What the task requires: Exactly the lines below from the one with "X55930Y-37059D01*" up to and including the one with "X56890Y-37311D01*" make up the answer, with nothing else added.

[Source records]
###

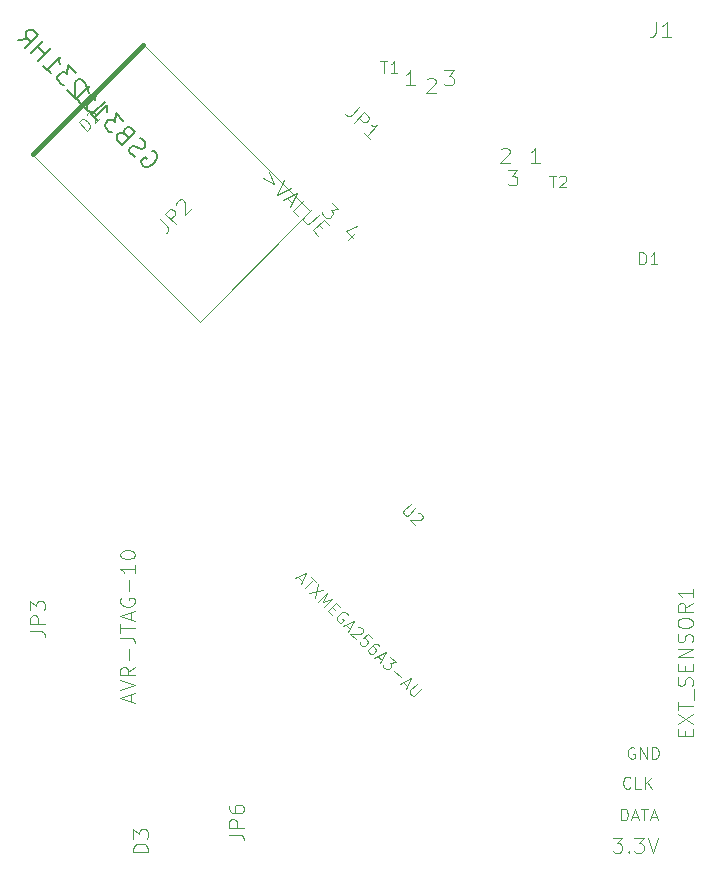
<source format=gbo>
%FSLAX34Y34*%
G04 Gerber Fmt 3.4, Leading zero omitted, Abs format*
G04 (created by PCBNEW (2014-03-19 BZR 4756)-product) date Sat 09 Aug 2014 12:53:28 PM PDT*
%MOIN*%
G01*
G70*
G90*
G04 APERTURE LIST*
%ADD10C,0.005906*%
%ADD11C,0.003937*%
%ADD12C,0.015748*%
%ADD13C,0.003500*%
G04 APERTURE END LIST*
G54D10*
G54D11*
X47375Y-35301D02*
X52943Y-40869D01*
X52943Y-40869D02*
X56617Y-37194D01*
X56617Y-37194D02*
X51049Y-31627D01*
G54D12*
X47383Y-35293D02*
X51041Y-31635D01*
G54D13*
X49172Y-34504D02*
X48894Y-34226D01*
X48960Y-34159D01*
X49013Y-34133D01*
X49066Y-34133D01*
X49106Y-34146D01*
X49172Y-34186D01*
X49212Y-34226D01*
X49251Y-34292D01*
X49265Y-34332D01*
X49265Y-34385D01*
X49238Y-34438D01*
X49172Y-34504D01*
X49185Y-33987D02*
X49185Y-33961D01*
X49198Y-33921D01*
X49265Y-33855D01*
X49304Y-33841D01*
X49331Y-33841D01*
X49371Y-33855D01*
X49397Y-33881D01*
X49424Y-33934D01*
X49424Y-34252D01*
X49596Y-34080D01*
G54D10*
X49759Y-33554D02*
X49421Y-33892D01*
X49361Y-33911D01*
X49321Y-33911D01*
X49262Y-33892D01*
X49182Y-33812D01*
X49162Y-33752D01*
X49162Y-33713D01*
X49182Y-33653D01*
X49520Y-33315D01*
X48685Y-33315D02*
X48924Y-33554D01*
X48804Y-33434D02*
X49222Y-33017D01*
X49202Y-33116D01*
X49202Y-33196D01*
X49222Y-33255D01*
X51340Y-35174D02*
X51399Y-35194D01*
X51459Y-35254D01*
X51499Y-35333D01*
X51499Y-35413D01*
X51479Y-35472D01*
X51419Y-35572D01*
X51360Y-35632D01*
X51260Y-35691D01*
X51201Y-35711D01*
X51121Y-35711D01*
X51042Y-35671D01*
X51002Y-35632D01*
X50962Y-35552D01*
X50962Y-35512D01*
X51101Y-35373D01*
X51181Y-35453D01*
X50783Y-35373D02*
X50703Y-35333D01*
X50604Y-35234D01*
X50584Y-35174D01*
X50584Y-35134D01*
X50604Y-35075D01*
X50644Y-35035D01*
X50703Y-35015D01*
X50743Y-35015D01*
X50803Y-35035D01*
X50902Y-35095D01*
X50962Y-35115D01*
X51002Y-35115D01*
X51061Y-35095D01*
X51101Y-35055D01*
X51121Y-34995D01*
X51121Y-34955D01*
X51101Y-34896D01*
X51002Y-34796D01*
X50922Y-34757D01*
X50425Y-34617D02*
X50346Y-34578D01*
X50306Y-34578D01*
X50246Y-34598D01*
X50186Y-34657D01*
X50167Y-34717D01*
X50167Y-34757D01*
X50186Y-34816D01*
X50346Y-34975D01*
X50763Y-34558D01*
X50624Y-34419D01*
X50564Y-34399D01*
X50525Y-34399D01*
X50465Y-34419D01*
X50425Y-34458D01*
X50405Y-34518D01*
X50405Y-34558D01*
X50425Y-34617D01*
X50564Y-34757D01*
X50385Y-34180D02*
X50127Y-33921D01*
X50107Y-34220D01*
X50047Y-34160D01*
X49988Y-34140D01*
X49948Y-34140D01*
X49888Y-34160D01*
X49789Y-34259D01*
X49769Y-34319D01*
X49769Y-34359D01*
X49789Y-34419D01*
X49908Y-34538D01*
X49968Y-34558D01*
X50007Y-34558D01*
X49312Y-33941D02*
X49550Y-34180D01*
X49431Y-34061D02*
X49848Y-33643D01*
X49829Y-33742D01*
X49829Y-33822D01*
X49848Y-33882D01*
X48914Y-33544D02*
X49152Y-33782D01*
X49033Y-33663D02*
X49451Y-33245D01*
X49431Y-33345D01*
X49431Y-33424D01*
X49451Y-33484D01*
X49133Y-33007D02*
X49133Y-32967D01*
X49113Y-32907D01*
X49013Y-32808D01*
X48954Y-32788D01*
X48914Y-32788D01*
X48854Y-32808D01*
X48814Y-32848D01*
X48775Y-32927D01*
X48775Y-33404D01*
X48516Y-33146D01*
X48795Y-32589D02*
X48536Y-32331D01*
X48516Y-32629D01*
X48456Y-32569D01*
X48397Y-32549D01*
X48357Y-32549D01*
X48297Y-32569D01*
X48198Y-32669D01*
X48178Y-32728D01*
X48178Y-32768D01*
X48198Y-32828D01*
X48317Y-32947D01*
X48377Y-32967D01*
X48417Y-32967D01*
X47721Y-32351D02*
X47959Y-32589D01*
X47840Y-32470D02*
X48258Y-32052D01*
X48238Y-32152D01*
X48238Y-32231D01*
X48258Y-32291D01*
X47542Y-32172D02*
X47959Y-31754D01*
X47761Y-31953D02*
X47522Y-31714D01*
X47303Y-31933D02*
X47721Y-31515D01*
X46866Y-31495D02*
X47204Y-31436D01*
X47104Y-31734D02*
X47522Y-31316D01*
X47363Y-31157D01*
X47303Y-31138D01*
X47263Y-31138D01*
X47204Y-31157D01*
X47144Y-31217D01*
X47124Y-31277D01*
X47124Y-31316D01*
X47144Y-31376D01*
X47303Y-31535D01*
G54D13*
X59959Y-46936D02*
X59730Y-47165D01*
X59717Y-47206D01*
X59717Y-47233D01*
X59730Y-47273D01*
X59784Y-47327D01*
X59824Y-47340D01*
X59851Y-47340D01*
X59892Y-47327D01*
X60121Y-47098D01*
X60215Y-47246D02*
X60242Y-47246D01*
X60282Y-47260D01*
X60350Y-47327D01*
X60363Y-47367D01*
X60363Y-47394D01*
X60350Y-47435D01*
X60323Y-47462D01*
X60269Y-47489D01*
X59946Y-47489D01*
X60121Y-47664D01*
X56214Y-49379D02*
X56349Y-49514D01*
X56107Y-49433D02*
X56484Y-49245D01*
X56295Y-49622D01*
X56632Y-49393D02*
X56793Y-49555D01*
X56430Y-49757D02*
X56713Y-49474D01*
X56861Y-49622D02*
X56766Y-50093D01*
X57049Y-49810D02*
X56578Y-49905D01*
X56874Y-50201D02*
X57157Y-49918D01*
X57049Y-50214D01*
X57346Y-50107D01*
X57063Y-50390D01*
X57346Y-50376D02*
X57440Y-50470D01*
X57332Y-50659D02*
X57197Y-50524D01*
X57480Y-50241D01*
X57615Y-50376D01*
X57871Y-50659D02*
X57857Y-50619D01*
X57817Y-50578D01*
X57763Y-50551D01*
X57709Y-50551D01*
X57669Y-50565D01*
X57602Y-50605D01*
X57561Y-50645D01*
X57521Y-50713D01*
X57507Y-50753D01*
X57507Y-50807D01*
X57534Y-50861D01*
X57561Y-50888D01*
X57615Y-50915D01*
X57642Y-50915D01*
X57736Y-50821D01*
X57682Y-50767D01*
X57804Y-50969D02*
X57938Y-51103D01*
X57696Y-51023D02*
X58073Y-50834D01*
X57884Y-51211D01*
X58221Y-51036D02*
X58248Y-51036D01*
X58288Y-51050D01*
X58356Y-51117D01*
X58369Y-51157D01*
X58369Y-51184D01*
X58356Y-51225D01*
X58329Y-51252D01*
X58275Y-51279D01*
X57952Y-51279D01*
X58127Y-51454D01*
X58666Y-51427D02*
X58531Y-51292D01*
X58383Y-51413D01*
X58410Y-51413D01*
X58450Y-51427D01*
X58517Y-51494D01*
X58531Y-51534D01*
X58531Y-51561D01*
X58517Y-51602D01*
X58450Y-51669D01*
X58410Y-51683D01*
X58383Y-51683D01*
X58342Y-51669D01*
X58275Y-51602D01*
X58262Y-51561D01*
X58262Y-51534D01*
X58921Y-51683D02*
X58868Y-51629D01*
X58827Y-51615D01*
X58800Y-51615D01*
X58733Y-51629D01*
X58666Y-51669D01*
X58558Y-51777D01*
X58544Y-51817D01*
X58544Y-51844D01*
X58558Y-51885D01*
X58612Y-51938D01*
X58652Y-51952D01*
X58679Y-51952D01*
X58719Y-51938D01*
X58787Y-51871D01*
X58800Y-51831D01*
X58800Y-51804D01*
X58787Y-51763D01*
X58733Y-51710D01*
X58693Y-51696D01*
X58666Y-51696D01*
X58625Y-51710D01*
X58854Y-52019D02*
X58989Y-52154D01*
X58746Y-52073D02*
X59124Y-51885D01*
X58935Y-52262D01*
X59285Y-52046D02*
X59460Y-52221D01*
X59258Y-52235D01*
X59299Y-52275D01*
X59312Y-52316D01*
X59312Y-52343D01*
X59299Y-52383D01*
X59231Y-52450D01*
X59191Y-52464D01*
X59164Y-52464D01*
X59124Y-52450D01*
X59043Y-52369D01*
X59029Y-52329D01*
X59029Y-52302D01*
X59406Y-52518D02*
X59622Y-52733D01*
X59716Y-52881D02*
X59851Y-53016D01*
X59608Y-52935D02*
X59986Y-52747D01*
X59797Y-53124D01*
X60174Y-52935D02*
X59945Y-53164D01*
X59932Y-53205D01*
X59932Y-53231D01*
X59945Y-53272D01*
X59999Y-53326D01*
X60039Y-53339D01*
X60066Y-53339D01*
X60107Y-53326D01*
X60336Y-53097D01*
X69098Y-54684D02*
X69098Y-54517D01*
X69360Y-54446D02*
X69360Y-54684D01*
X68860Y-54684D01*
X68860Y-54446D01*
X68860Y-54279D02*
X69360Y-53946D01*
X68860Y-53946D02*
X69360Y-54279D01*
X68860Y-53827D02*
X68860Y-53541D01*
X69360Y-53684D02*
X68860Y-53684D01*
X69407Y-53494D02*
X69407Y-53113D01*
X69336Y-53017D02*
X69360Y-52946D01*
X69360Y-52827D01*
X69336Y-52779D01*
X69312Y-52755D01*
X69264Y-52732D01*
X69217Y-52732D01*
X69169Y-52755D01*
X69145Y-52779D01*
X69121Y-52827D01*
X69098Y-52922D01*
X69074Y-52970D01*
X69050Y-52994D01*
X69002Y-53017D01*
X68955Y-53017D01*
X68907Y-52994D01*
X68883Y-52970D01*
X68860Y-52922D01*
X68860Y-52803D01*
X68883Y-52732D01*
X69098Y-52517D02*
X69098Y-52351D01*
X69360Y-52279D02*
X69360Y-52517D01*
X68860Y-52517D01*
X68860Y-52279D01*
X69360Y-52065D02*
X68860Y-52065D01*
X69360Y-51779D01*
X68860Y-51779D01*
X69336Y-51565D02*
X69360Y-51494D01*
X69360Y-51375D01*
X69336Y-51327D01*
X69312Y-51303D01*
X69264Y-51279D01*
X69217Y-51279D01*
X69169Y-51303D01*
X69145Y-51327D01*
X69121Y-51375D01*
X69098Y-51470D01*
X69074Y-51517D01*
X69050Y-51541D01*
X69002Y-51565D01*
X68955Y-51565D01*
X68907Y-51541D01*
X68883Y-51517D01*
X68860Y-51470D01*
X68860Y-51351D01*
X68883Y-51279D01*
X68860Y-50970D02*
X68860Y-50875D01*
X68883Y-50827D01*
X68931Y-50779D01*
X69026Y-50755D01*
X69193Y-50755D01*
X69288Y-50779D01*
X69336Y-50827D01*
X69360Y-50875D01*
X69360Y-50970D01*
X69336Y-51017D01*
X69288Y-51065D01*
X69193Y-51089D01*
X69026Y-51089D01*
X68931Y-51065D01*
X68883Y-51017D01*
X68860Y-50970D01*
X69360Y-50255D02*
X69121Y-50422D01*
X69360Y-50541D02*
X68860Y-50541D01*
X68860Y-50351D01*
X68883Y-50303D01*
X68907Y-50279D01*
X68955Y-50255D01*
X69026Y-50255D01*
X69074Y-50279D01*
X69098Y-50303D01*
X69121Y-50351D01*
X69121Y-50541D01*
X69360Y-49779D02*
X69360Y-50065D01*
X69360Y-49922D02*
X68860Y-49922D01*
X68931Y-49970D01*
X68979Y-50017D01*
X69002Y-50065D01*
X66974Y-57499D02*
X66974Y-57109D01*
X67066Y-57109D01*
X67122Y-57127D01*
X67159Y-57164D01*
X67178Y-57202D01*
X67196Y-57276D01*
X67196Y-57332D01*
X67178Y-57406D01*
X67159Y-57443D01*
X67122Y-57480D01*
X67066Y-57499D01*
X66974Y-57499D01*
X67345Y-57387D02*
X67531Y-57387D01*
X67308Y-57499D02*
X67438Y-57109D01*
X67568Y-57499D01*
X67642Y-57109D02*
X67865Y-57109D01*
X67754Y-57499D02*
X67754Y-57109D01*
X67976Y-57387D02*
X68162Y-57387D01*
X67939Y-57499D02*
X68069Y-57109D01*
X68199Y-57499D01*
X67287Y-56399D02*
X67268Y-56417D01*
X67213Y-56436D01*
X67176Y-56436D01*
X67120Y-56417D01*
X67083Y-56380D01*
X67064Y-56343D01*
X67046Y-56269D01*
X67046Y-56213D01*
X67064Y-56139D01*
X67083Y-56101D01*
X67120Y-56064D01*
X67176Y-56046D01*
X67213Y-56046D01*
X67268Y-56064D01*
X67287Y-56083D01*
X67640Y-56436D02*
X67454Y-56436D01*
X67454Y-56046D01*
X67770Y-56436D02*
X67770Y-56046D01*
X67993Y-56436D02*
X67826Y-56213D01*
X67993Y-56046D02*
X67770Y-56269D01*
X67419Y-55080D02*
X67382Y-55062D01*
X67326Y-55062D01*
X67270Y-55080D01*
X67233Y-55117D01*
X67215Y-55154D01*
X67196Y-55229D01*
X67196Y-55284D01*
X67215Y-55359D01*
X67233Y-55396D01*
X67270Y-55433D01*
X67326Y-55452D01*
X67363Y-55452D01*
X67419Y-55433D01*
X67437Y-55414D01*
X67437Y-55284D01*
X67363Y-55284D01*
X67605Y-55452D02*
X67605Y-55062D01*
X67827Y-55452D01*
X67827Y-55062D01*
X68013Y-55452D02*
X68013Y-55062D01*
X68106Y-55062D01*
X68162Y-55080D01*
X68199Y-55117D01*
X68217Y-55154D01*
X68236Y-55229D01*
X68236Y-55284D01*
X68217Y-55359D01*
X68199Y-55396D01*
X68162Y-55433D01*
X68106Y-55452D01*
X68013Y-55452D01*
X66702Y-58072D02*
X67012Y-58072D01*
X66845Y-58263D01*
X66917Y-58263D01*
X66964Y-58286D01*
X66988Y-58310D01*
X67012Y-58358D01*
X67012Y-58477D01*
X66988Y-58525D01*
X66964Y-58548D01*
X66917Y-58572D01*
X66774Y-58572D01*
X66726Y-58548D01*
X66702Y-58525D01*
X67226Y-58525D02*
X67250Y-58548D01*
X67226Y-58572D01*
X67202Y-58548D01*
X67226Y-58525D01*
X67226Y-58572D01*
X67417Y-58072D02*
X67726Y-58072D01*
X67559Y-58263D01*
X67631Y-58263D01*
X67679Y-58286D01*
X67702Y-58310D01*
X67726Y-58358D01*
X67726Y-58477D01*
X67702Y-58525D01*
X67679Y-58548D01*
X67631Y-58572D01*
X67488Y-58572D01*
X67440Y-58548D01*
X67417Y-58525D01*
X67869Y-58072D02*
X68036Y-58572D01*
X68202Y-58072D01*
X47276Y-51186D02*
X47633Y-51186D01*
X47704Y-51210D01*
X47752Y-51258D01*
X47776Y-51329D01*
X47776Y-51377D01*
X47776Y-50948D02*
X47276Y-50948D01*
X47276Y-50758D01*
X47300Y-50710D01*
X47323Y-50686D01*
X47371Y-50662D01*
X47442Y-50662D01*
X47490Y-50686D01*
X47514Y-50710D01*
X47538Y-50758D01*
X47538Y-50948D01*
X47276Y-50496D02*
X47276Y-50186D01*
X47466Y-50353D01*
X47466Y-50281D01*
X47490Y-50234D01*
X47514Y-50210D01*
X47561Y-50186D01*
X47680Y-50186D01*
X47728Y-50210D01*
X47752Y-50234D01*
X47776Y-50281D01*
X47776Y-50424D01*
X47752Y-50472D01*
X47728Y-50496D01*
X50633Y-53543D02*
X50633Y-53305D01*
X50776Y-53591D02*
X50276Y-53424D01*
X50776Y-53258D01*
X50276Y-53162D02*
X50776Y-52996D01*
X50276Y-52829D01*
X50776Y-52377D02*
X50538Y-52543D01*
X50776Y-52662D02*
X50276Y-52662D01*
X50276Y-52472D01*
X50300Y-52424D01*
X50323Y-52400D01*
X50371Y-52377D01*
X50442Y-52377D01*
X50490Y-52400D01*
X50514Y-52424D01*
X50538Y-52472D01*
X50538Y-52662D01*
X50585Y-52162D02*
X50585Y-51781D01*
X50276Y-51400D02*
X50633Y-51400D01*
X50704Y-51424D01*
X50752Y-51472D01*
X50776Y-51543D01*
X50776Y-51591D01*
X50276Y-51234D02*
X50276Y-50948D01*
X50776Y-51091D02*
X50276Y-51091D01*
X50633Y-50805D02*
X50633Y-50567D01*
X50776Y-50853D02*
X50276Y-50686D01*
X50776Y-50520D01*
X50300Y-50091D02*
X50276Y-50139D01*
X50276Y-50210D01*
X50300Y-50281D01*
X50347Y-50329D01*
X50395Y-50353D01*
X50490Y-50377D01*
X50561Y-50377D01*
X50657Y-50353D01*
X50704Y-50329D01*
X50752Y-50281D01*
X50776Y-50210D01*
X50776Y-50162D01*
X50752Y-50091D01*
X50728Y-50067D01*
X50561Y-50067D01*
X50561Y-50162D01*
X50585Y-49853D02*
X50585Y-49472D01*
X50776Y-48972D02*
X50776Y-49258D01*
X50776Y-49115D02*
X50276Y-49115D01*
X50347Y-49162D01*
X50395Y-49210D01*
X50419Y-49258D01*
X50276Y-48662D02*
X50276Y-48615D01*
X50300Y-48567D01*
X50323Y-48543D01*
X50371Y-48520D01*
X50466Y-48496D01*
X50585Y-48496D01*
X50680Y-48520D01*
X50728Y-48543D01*
X50752Y-48567D01*
X50776Y-48615D01*
X50776Y-48662D01*
X50752Y-48710D01*
X50728Y-48734D01*
X50680Y-48758D01*
X50585Y-48781D01*
X50466Y-48781D01*
X50371Y-48758D01*
X50323Y-48734D01*
X50300Y-48710D01*
X50276Y-48662D01*
X58245Y-33724D02*
X57992Y-33976D01*
X57925Y-34010D01*
X57858Y-34010D01*
X57790Y-33976D01*
X57757Y-33943D01*
X58060Y-34246D02*
X58413Y-33892D01*
X58548Y-34027D01*
X58565Y-34077D01*
X58565Y-34111D01*
X58548Y-34162D01*
X58497Y-34212D01*
X58447Y-34229D01*
X58413Y-34229D01*
X58363Y-34212D01*
X58228Y-34077D01*
X58598Y-34785D02*
X58396Y-34582D01*
X58497Y-34684D02*
X58851Y-34330D01*
X58767Y-34347D01*
X58700Y-34347D01*
X58649Y-34330D01*
X57332Y-36905D02*
X57551Y-37124D01*
X57299Y-37141D01*
X57349Y-37192D01*
X57366Y-37242D01*
X57366Y-37276D01*
X57349Y-37326D01*
X57265Y-37411D01*
X57215Y-37427D01*
X57181Y-37427D01*
X57130Y-37411D01*
X57029Y-37310D01*
X57013Y-37259D01*
X57013Y-37225D01*
X58107Y-37916D02*
X57871Y-38151D01*
X58157Y-37697D02*
X57821Y-37865D01*
X58040Y-38084D01*
X55240Y-35897D02*
X55408Y-36267D01*
X55038Y-36099D01*
X55745Y-36166D02*
X55509Y-36638D01*
X55981Y-36402D01*
X55829Y-36756D02*
X55997Y-36924D01*
X55694Y-36823D02*
X56166Y-36587D01*
X55930Y-37059D01*
X56216Y-37345D02*
X56048Y-37177D01*
X56401Y-36823D01*
X56688Y-37109D02*
X56401Y-37395D01*
X56385Y-37446D01*
X56385Y-37480D01*
X56401Y-37530D01*
X56469Y-37597D01*
X56519Y-37614D01*
X56553Y-37614D01*
X56603Y-37597D01*
X56890Y-37311D01*
X56890Y-37648D02*
X57008Y-37766D01*
X56873Y-38001D02*
X56705Y-37833D01*
X57058Y-37480D01*
X57226Y-37648D01*
X67583Y-38957D02*
X67583Y-38563D01*
X67677Y-38563D01*
X67733Y-38582D01*
X67770Y-38620D01*
X67789Y-38657D01*
X67808Y-38732D01*
X67808Y-38788D01*
X67789Y-38863D01*
X67770Y-38901D01*
X67733Y-38938D01*
X67677Y-38957D01*
X67583Y-38957D01*
X68183Y-38957D02*
X67958Y-38957D01*
X68070Y-38957D02*
X68070Y-38563D01*
X68033Y-38620D01*
X67995Y-38657D01*
X67958Y-38676D01*
X51210Y-58558D02*
X50710Y-58558D01*
X50710Y-58438D01*
X50734Y-58367D01*
X50781Y-58319D01*
X50829Y-58296D01*
X50924Y-58272D01*
X50996Y-58272D01*
X51091Y-58296D01*
X51139Y-58319D01*
X51186Y-58367D01*
X51210Y-58438D01*
X51210Y-58558D01*
X50710Y-58105D02*
X50710Y-57796D01*
X50900Y-57962D01*
X50900Y-57891D01*
X50924Y-57843D01*
X50948Y-57819D01*
X50996Y-57796D01*
X51115Y-57796D01*
X51162Y-57819D01*
X51186Y-57843D01*
X51210Y-57891D01*
X51210Y-58034D01*
X51186Y-58081D01*
X51162Y-58105D01*
X58952Y-32185D02*
X59176Y-32185D01*
X59064Y-32579D02*
X59064Y-32185D01*
X59514Y-32579D02*
X59289Y-32579D01*
X59401Y-32579D02*
X59401Y-32185D01*
X59364Y-32242D01*
X59326Y-32279D01*
X59289Y-32298D01*
X60507Y-32793D02*
X60530Y-32770D01*
X60578Y-32746D01*
X60697Y-32746D01*
X60745Y-32770D01*
X60769Y-32793D01*
X60792Y-32841D01*
X60792Y-32889D01*
X60769Y-32960D01*
X60483Y-33246D01*
X60792Y-33246D01*
X61083Y-32496D02*
X61392Y-32496D01*
X61226Y-32686D01*
X61297Y-32686D01*
X61345Y-32710D01*
X61369Y-32734D01*
X61392Y-32781D01*
X61392Y-32900D01*
X61369Y-32948D01*
X61345Y-32972D01*
X61297Y-32996D01*
X61154Y-32996D01*
X61107Y-32972D01*
X61083Y-32948D01*
X60092Y-32996D02*
X59807Y-32996D01*
X59950Y-32996D02*
X59950Y-32496D01*
X59902Y-32567D01*
X59854Y-32615D01*
X59807Y-32639D01*
X64581Y-36004D02*
X64806Y-36004D01*
X64694Y-36398D02*
X64694Y-36004D01*
X64919Y-36042D02*
X64938Y-36023D01*
X64975Y-36004D01*
X65069Y-36004D01*
X65106Y-36023D01*
X65125Y-36042D01*
X65144Y-36079D01*
X65144Y-36117D01*
X65125Y-36173D01*
X64900Y-36398D01*
X65144Y-36398D01*
X64262Y-35576D02*
X63977Y-35576D01*
X64120Y-35576D02*
X64120Y-35076D01*
X64072Y-35147D01*
X64024Y-35195D01*
X63977Y-35219D01*
X62977Y-35123D02*
X63000Y-35100D01*
X63048Y-35076D01*
X63167Y-35076D01*
X63215Y-35100D01*
X63239Y-35123D01*
X63262Y-35171D01*
X63262Y-35219D01*
X63239Y-35290D01*
X62953Y-35576D01*
X63262Y-35576D01*
X63203Y-35826D02*
X63512Y-35826D01*
X63346Y-36016D01*
X63417Y-36016D01*
X63465Y-36040D01*
X63489Y-36064D01*
X63512Y-36111D01*
X63512Y-36230D01*
X63489Y-36278D01*
X63465Y-36302D01*
X63417Y-36326D01*
X63274Y-36326D01*
X63227Y-36302D01*
X63203Y-36278D01*
X68140Y-30867D02*
X68140Y-31225D01*
X68116Y-31296D01*
X68068Y-31344D01*
X67997Y-31367D01*
X67949Y-31367D01*
X68640Y-31367D02*
X68354Y-31367D01*
X68497Y-31367D02*
X68497Y-30867D01*
X68449Y-30939D01*
X68402Y-30986D01*
X68354Y-31010D01*
X51601Y-37445D02*
X51853Y-37698D01*
X51887Y-37765D01*
X51887Y-37832D01*
X51853Y-37900D01*
X51820Y-37933D01*
X52123Y-37630D02*
X51769Y-37277D01*
X51904Y-37142D01*
X51954Y-37125D01*
X51988Y-37125D01*
X52039Y-37142D01*
X52089Y-37193D01*
X52106Y-37243D01*
X52106Y-37277D01*
X52089Y-37327D01*
X51954Y-37462D01*
X52140Y-36974D02*
X52140Y-36940D01*
X52156Y-36890D01*
X52241Y-36805D01*
X52291Y-36789D01*
X52325Y-36789D01*
X52375Y-36805D01*
X52409Y-36839D01*
X52443Y-36906D01*
X52443Y-37310D01*
X52661Y-37092D01*
X53899Y-57975D02*
X54256Y-57975D01*
X54327Y-57999D01*
X54375Y-58047D01*
X54399Y-58118D01*
X54399Y-58166D01*
X54399Y-57737D02*
X53899Y-57737D01*
X53899Y-57547D01*
X53923Y-57499D01*
X53947Y-57475D01*
X53994Y-57451D01*
X54066Y-57451D01*
X54113Y-57475D01*
X54137Y-57499D01*
X54161Y-57547D01*
X54161Y-57737D01*
X53899Y-57023D02*
X53899Y-57118D01*
X53923Y-57166D01*
X53947Y-57190D01*
X54018Y-57237D01*
X54113Y-57261D01*
X54304Y-57261D01*
X54351Y-57237D01*
X54375Y-57213D01*
X54399Y-57166D01*
X54399Y-57070D01*
X54375Y-57023D01*
X54351Y-56999D01*
X54304Y-56975D01*
X54185Y-56975D01*
X54137Y-56999D01*
X54113Y-57023D01*
X54089Y-57070D01*
X54089Y-57166D01*
X54113Y-57213D01*
X54137Y-57237D01*
X54185Y-57261D01*
M02*

</source>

###

Response:
X55930Y-37059D01*
X56216Y-37345D02*
X56048Y-37177D01*
X56401Y-36823D01*
X56688Y-37109D02*
X56401Y-37395D01*
X56385Y-37446D01*
X56385Y-37480D01*
X56401Y-37530D01*
X56469Y-37597D01*
X56519Y-37614D01*
X56553Y-37614D01*
X56603Y-37597D01*
X56890Y-37311D01*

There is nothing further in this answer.